What is it about the antagonist in the film that attracts you to those kinds of roles?

You know, I think this industry, in a way, needs to label things for the audience. I guess I’m just another label. Of course as actors we try to escape from the label. You can also apply that for musicians and artists. If someone like Prince doesn’t play “Purple Rain,” he’s not Prince. All of us are condemned to a label. So, my label is to play bad guys of Latin origin in American movies. I’m happy with that label. I prefer to play that than to play a city boy. The bad guy is always something very tempting for the audience. Anything that scares the audience on the screen is good. They won’t forget. They’re scared of the guy. If you see “The Shining” with Jack Nicholson, you remember him not only because he is Jack Nicholson and because he does a wonderful job, but because he is a threat. The bad guy is someone people will have in their minds forever if it’s a good bad guy.

You seem to be comfortable being “labeled,” so when you do get those roles that are different than the norm, do you know what to do with them? Is it a challenge for you to switch it up?

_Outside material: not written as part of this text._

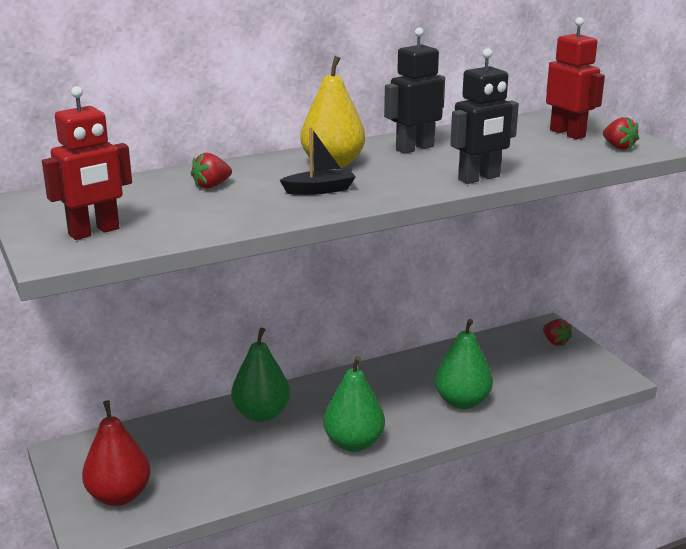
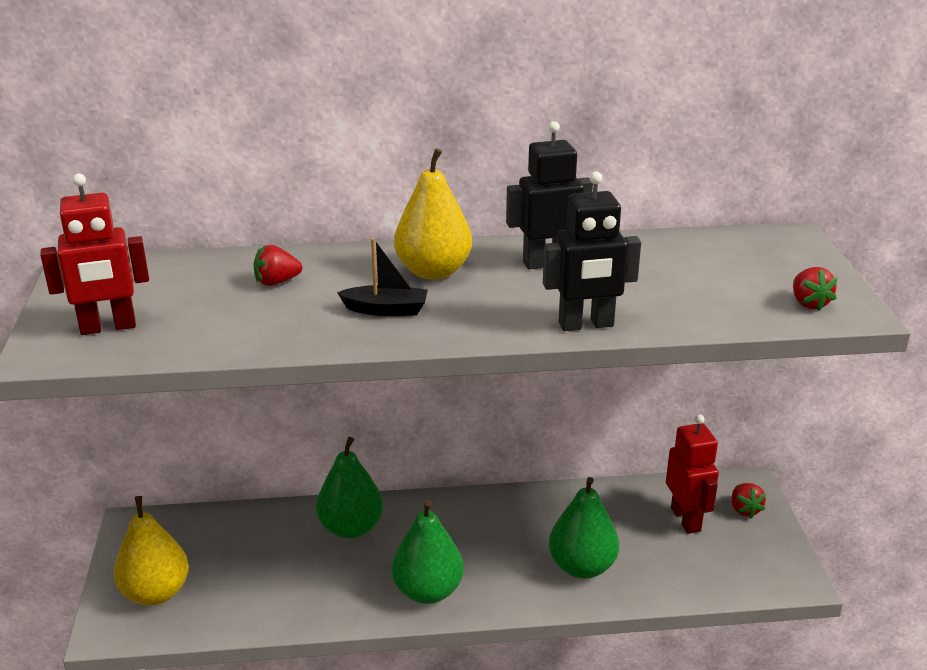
camera: 20 degrees right, 5 degrees up
(119, 496) = (156, 593): red pear -> yellow pear
(567, 133) = (760, 269): red robot -> red robot (686, 519)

Well, my career in Europe and Spain is different. I think [playing the bad guy] is something related only to the American industry. It’s hard for the American industry to see a Latin actor playing something that is not a gardener or someone in a cartel. It’s hard to find the material that tells a story of a Latin or European Spanish guy that is not a bad guy. But on the European side, I’ve been able to play very different roles like saints and doctors and homosexuals and poets and romantic guys. I’d like to try to show to American audiences all my potential as an actor. But, as I said, I’m more than happy to play the bad guy until then.

I couldn’t agree with you more about Latino actors getting labeled a certain way. I think that’s why someone like actor Oscar Isaac has done something pretty amazing and rare with his lead role this year in “Inside Lllewyn Davis.” You just don’t see those types of roles ever going to Latino actors.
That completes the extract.